Thread Links Date Links
Thread Prev Thread Next Thread Index Date Prev Date Next Date Index

SUO: Re: Monosemy in a controlled language, disambiguating word senses[was: Informal definitions of ... ]




Whoops, I didn't mean to take this discussion off-list,
I hit the wrong reply button.

Added a URI to Copestake and Briscoe on polysemy
and TELIC qualia below.


Richard Cooper wrote:
> Hi Fred,
> 
> Frederick B. Kintanar wrote:
> 
>>Richard Cooper wrote:
>>
>>>The notion of monosemy in a controlled language
>>>bothers me.  
>>
>>Please try to explain what bothers you.
>>What intuitions are unsatisfied with
>>matching one vocabulary term with one
>>unit of meaning?
> 
> 
> 
> Monosemy is just too rigid to feel like
> normal language.  If I use anything even
> approaching the variation in daily conversations,
> it violates the monosemy rules in John's CLCE.
> 
> Consider "a pretty little girl's school", sort
> of a benchmark phrase in that it can be interpreted
> in many different ways, depending on where you
> place the accent.  
> 
> Or what about Chomsky's counterexample: "Colorless
> green ideas sleep furiously."  Clearly not a 
> natural sentence, yet grammatically correct from
> a purely syntactic point of view.  
> 
> My rough vision is that most daily language
> is repetitive, with moderate variation.  Published
> language is more variable in fiction and much
> more descriptive.  Journal language is precise,
> with long sentences, and lots of conditioning
> of cases.  None of these fit well into a monosemic
> framework.  
> 
> 
> 
>>>I'm looking for ways to disambiguate
>>>polysemous words, now that I have a relational
>>>database of WordNet synsets.  
>>>
>>>One thing that suggests itself is to use
>>>paraphrasing of words in a synset.  That led
>>>me to think about tools to automatically
>>>generate paraphrases from a corpus.
>>
>>I would be interested in characterizing
>>the different senses of a *verb* in terms
>>of type constraints on "participant roles"
>>as evidenced in sample sentences that
>>exemplify that sense.  
> 
> 
> Yes, and if the sample sentences are generated
> from a single initial seed sentence, an observer
> can mark which ones don't make sense, and which
> ones do.  
> 
> Normal conversation uses only a few thousand
> words (other than names).  If we could get 
> those few thousand words into a data structure
> of sentences that can be efficiently searched,
> we could make a better syntactic parser with
> the first glimmer of semantic filtering.  
> 
> 
> 
>>I think we would
>>need to constrain both the thematic
>>roles themselves (and John S's proposal
>>in http://www.jfsowa.com/ontology/thematic.htm
>>seems an excellent starting point) and
>>the types of the participants.

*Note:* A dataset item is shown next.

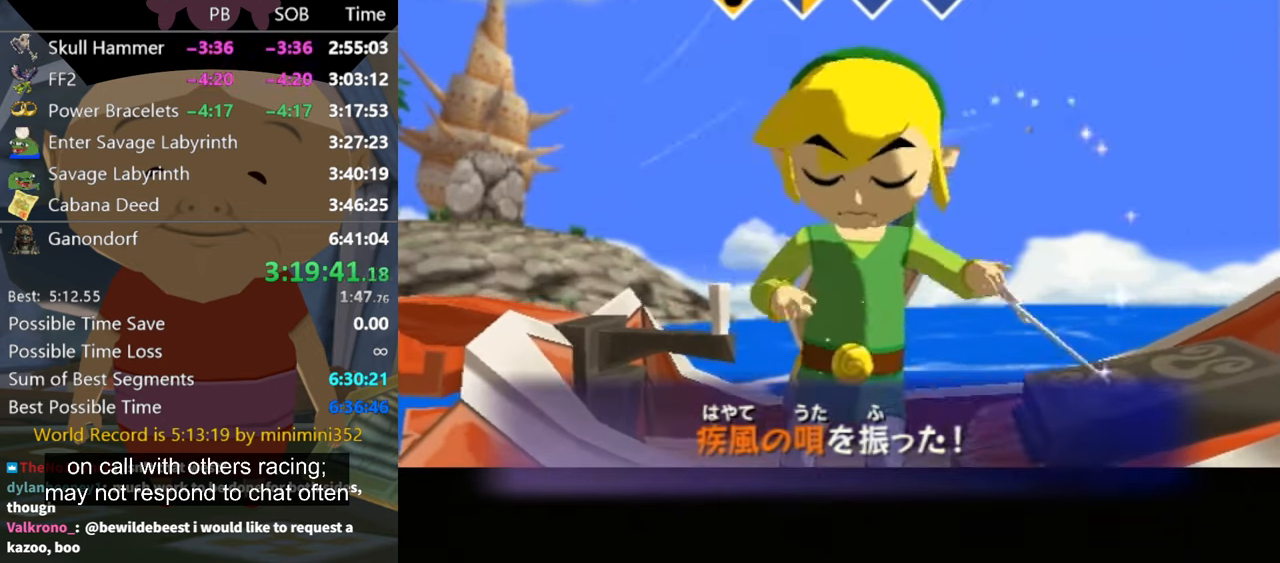
{"buttons": [], "left_stick": "center", "right_stick": "center", "events": []}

I'm not
>>sure how much the FrameNet work already
>>addresses this idea.
> 
> 
> I haven't seen much published from FrameNet,
> though someday maybe a good tutorial will
> come out of that group on how FrameNet is
> organized.  
> 
> John's thematic roles sound like a good
> starting point, since they seem to be role
> names often used by linguists.  But as a
> nonlinguist, I would like to see a clear
> definition of each word; John's treatment
> assumes you already understand each of
> the role words.  As I study the cases
> more, maybe I'll become familiar with 
> them.  
> 
> 
> 
>>This would produce something like a
>>semantic treebank of exemplifying
>>phrases (perhaps based on simplified
>>sentences with just the head words
>>of the noun phrases, but adding
>>some implicit information about
>>the situation being mentioned, enough
>>to distinguish this word sense from
>>others).
> 
> 
> Yes, phrases that are indexed by WordNet
> synsets could make a searchable data 
> structure of example phrases, including
> sentence forms with variables that can
> represent the noun phrase, verb phrase,
> and other variations in a corpus.  
> 
> Then there's still the issue of how
> to choose one interpretation when
> multiple interpretations are possible.
> I've glossed over that issue because
> I don't yet have the data structure to
> experiment with, but that will be a
> tricky problem.  
> 
> 
> 
>>For nouns, qualia like TELIC (which
>>constrains the meaning of nouns that
>>refer to artifacts in relation to some
>>purpose, typically characterized by
>>a verb that fulfills that purpose) might
>>provide a comparable degree of resolution.
> 
> 
> WordNet has no definition of TELIC, and
> a google search brings up few good sounding
> hits.  Do you have a URL that might be
> good for explaining TELIC to me?
>
http://www.cl.cam.ac.uk/~aac10/papers/jsem.pdf

Ann Copestake and Ted Briscoe, 1995. Semi-productive
Polysemy and Sense Extension  (PDF) (Revised version
of ACQUILEX II WP NO. 23) Journal of Semantics, 12, 15-67.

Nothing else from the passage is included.